Friday, June 27, 2003
i have finished ancient history, forever, til i die. pass into it all. its sad, i loved it so. and i have gone out with whimper too - i buggered my exam and all. it's all very dissapointing. i can't handle my workload at the moment. i cant even do anything. i think i really did give up. it hurts.
just a testimony to my lovely friends who came to my birthday and made it a low key delight. i think it suprises me how people are really so nice to me, if i knew me i think i would hate me, so, so, so much. i'd be jealous, for one.
posted by Scout |
2:19 AM
I didn’t come here looking for you. I’m looking for your father.

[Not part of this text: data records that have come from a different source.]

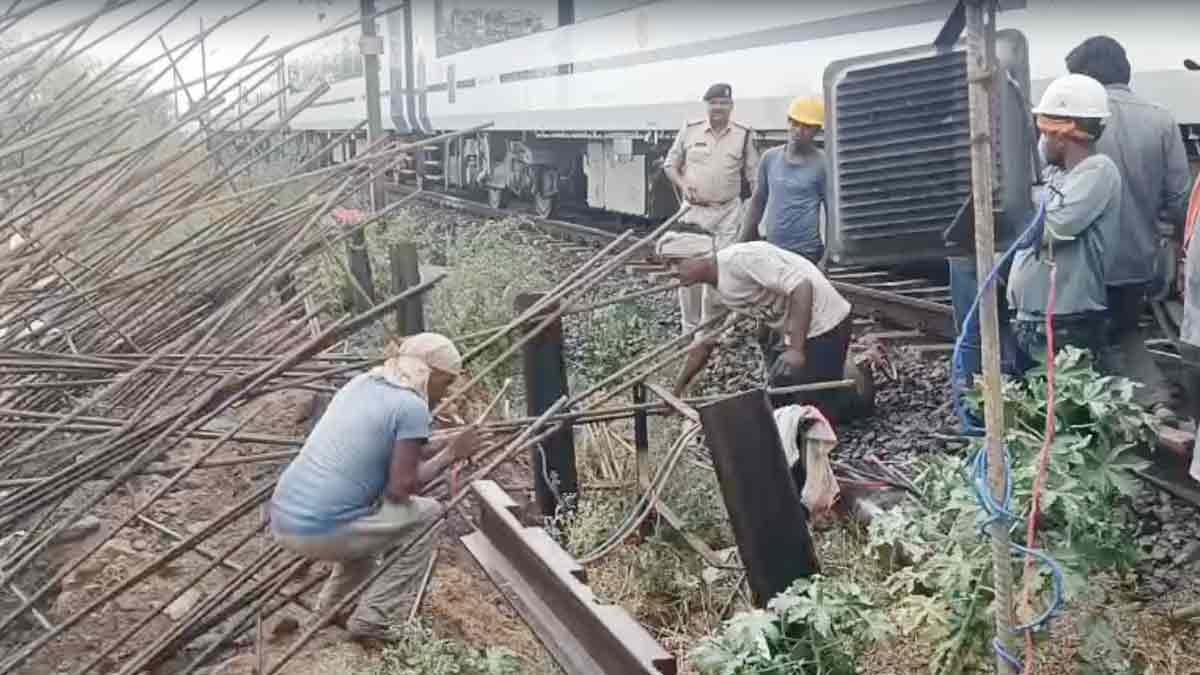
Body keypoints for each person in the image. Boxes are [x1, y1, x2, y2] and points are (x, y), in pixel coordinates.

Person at [268, 333, 482, 642]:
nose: (444, 394)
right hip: (319, 530)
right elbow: (401, 488)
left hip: (285, 518)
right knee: (429, 514)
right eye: (445, 384)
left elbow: (392, 448)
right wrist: (451, 454)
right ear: (429, 374)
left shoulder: (361, 384)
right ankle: (374, 618)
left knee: (365, 528)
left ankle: (331, 610)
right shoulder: (411, 406)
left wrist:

I had this dream, you see. I was lifted, lofted up, lobbed up over the top of it all, among the stars, looking down, and spread below me was our whole family tree, distant and shimmering like an immense system of rivers, or arteries, branching and expanding in all directions, creeping out in a fractal like it was reaching for something. A system of arteries, veins, capillaries – the vascular system through which our human thoughts, ideas, the human condition, flows and enlivens and contaminates, circulating life into the null tissue of time.

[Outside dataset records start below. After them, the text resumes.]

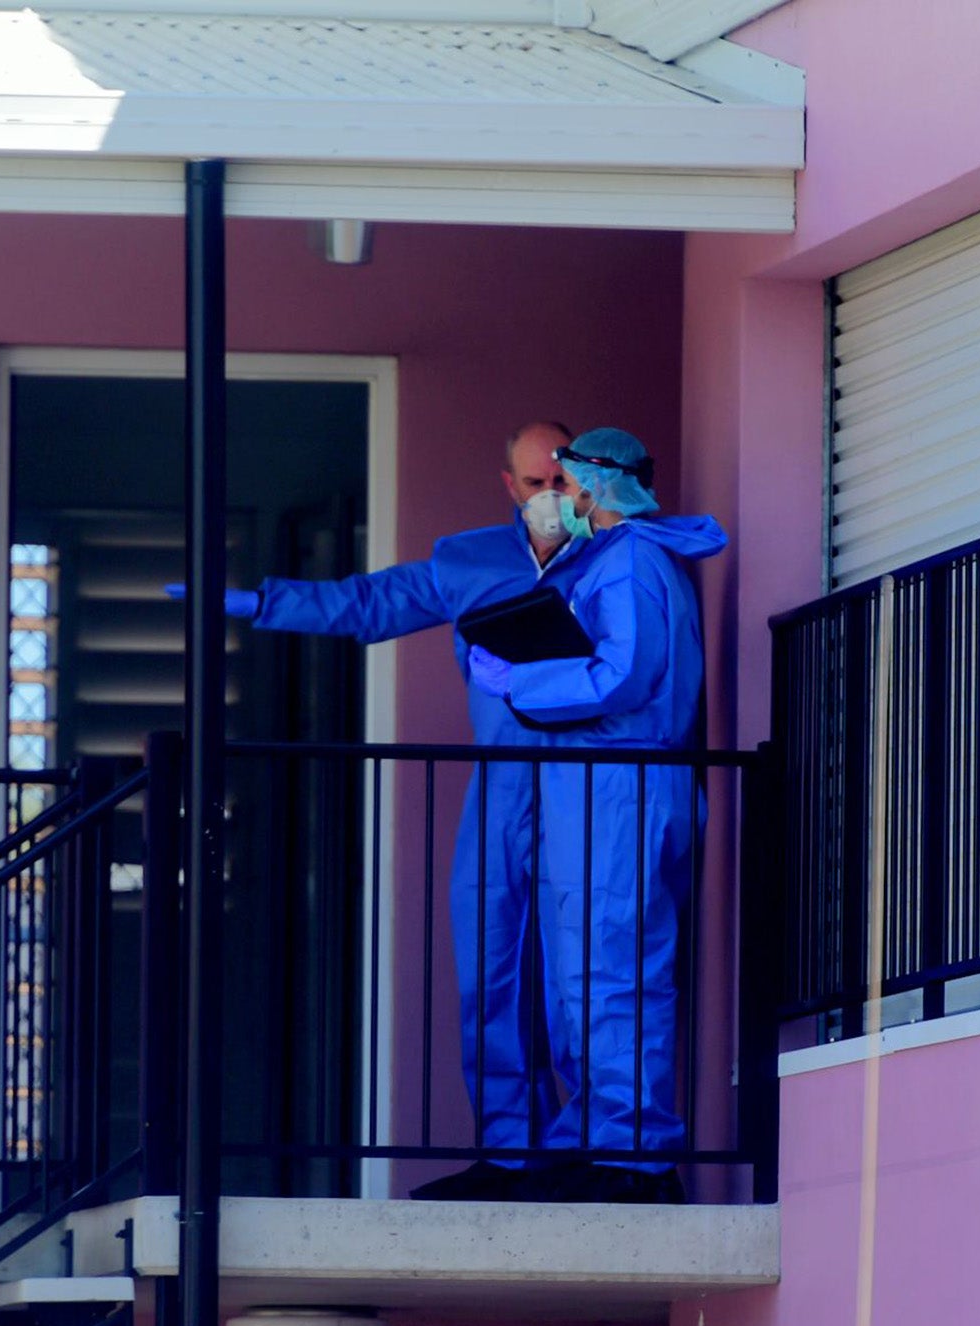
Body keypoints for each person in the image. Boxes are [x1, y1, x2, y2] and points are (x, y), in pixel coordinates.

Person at [171, 422, 586, 1199]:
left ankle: (587, 1150)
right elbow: (368, 604)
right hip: (500, 789)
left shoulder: (614, 551)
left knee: (581, 975)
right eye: (537, 484)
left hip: (591, 787)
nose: (553, 497)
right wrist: (258, 601)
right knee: (493, 967)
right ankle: (511, 1154)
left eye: (563, 481)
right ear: (510, 488)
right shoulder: (471, 559)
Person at [464, 428, 726, 1204]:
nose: (562, 500)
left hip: (624, 786)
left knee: (614, 970)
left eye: (571, 486)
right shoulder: (610, 561)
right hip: (596, 786)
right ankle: (596, 1141)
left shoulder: (636, 560)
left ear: (601, 487)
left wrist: (521, 682)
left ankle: (636, 1156)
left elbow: (622, 676)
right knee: (580, 976)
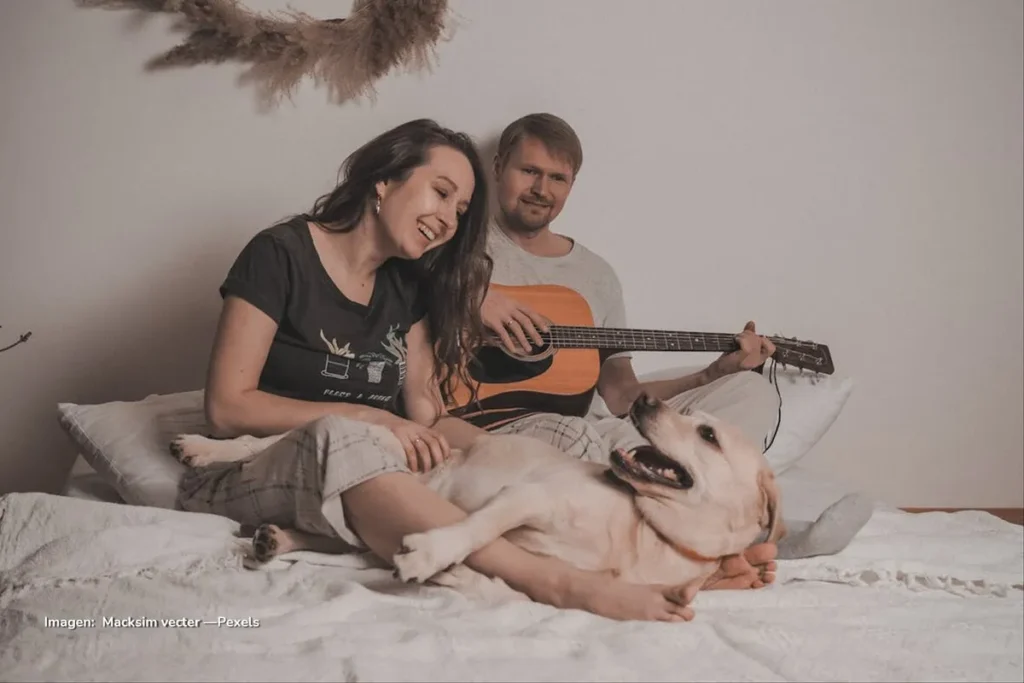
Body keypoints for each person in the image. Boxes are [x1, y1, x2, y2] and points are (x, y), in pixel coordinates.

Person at [175, 118, 707, 623]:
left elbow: (428, 415)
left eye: (461, 209)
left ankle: (665, 557)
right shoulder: (280, 254)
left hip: (373, 468)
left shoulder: (407, 287)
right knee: (344, 435)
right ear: (384, 180)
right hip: (250, 466)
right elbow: (227, 407)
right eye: (441, 192)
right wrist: (371, 417)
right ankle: (556, 582)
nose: (449, 218)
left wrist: (506, 456)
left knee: (569, 433)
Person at [471, 113, 873, 565]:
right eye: (529, 171)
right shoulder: (459, 246)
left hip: (597, 426)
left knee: (747, 391)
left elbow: (621, 394)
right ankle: (757, 537)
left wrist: (711, 373)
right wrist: (477, 299)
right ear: (499, 165)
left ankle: (724, 523)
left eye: (557, 178)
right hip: (510, 427)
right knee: (586, 437)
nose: (541, 190)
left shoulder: (595, 276)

And I felt numb because I don’t remember my own father, and I know how much you love yours, and I thought perhaps you could tell me.
What happens in the morning when you wake up and realize that you are only a juncture, a connector, a node in a network that spans eternity invisibly?
And why can we animate only the single shortcircuit of our own minds… we can only act and imagine each other… if I could I would crack us open like eggs and mix and whip and froth and froth and froth fruition.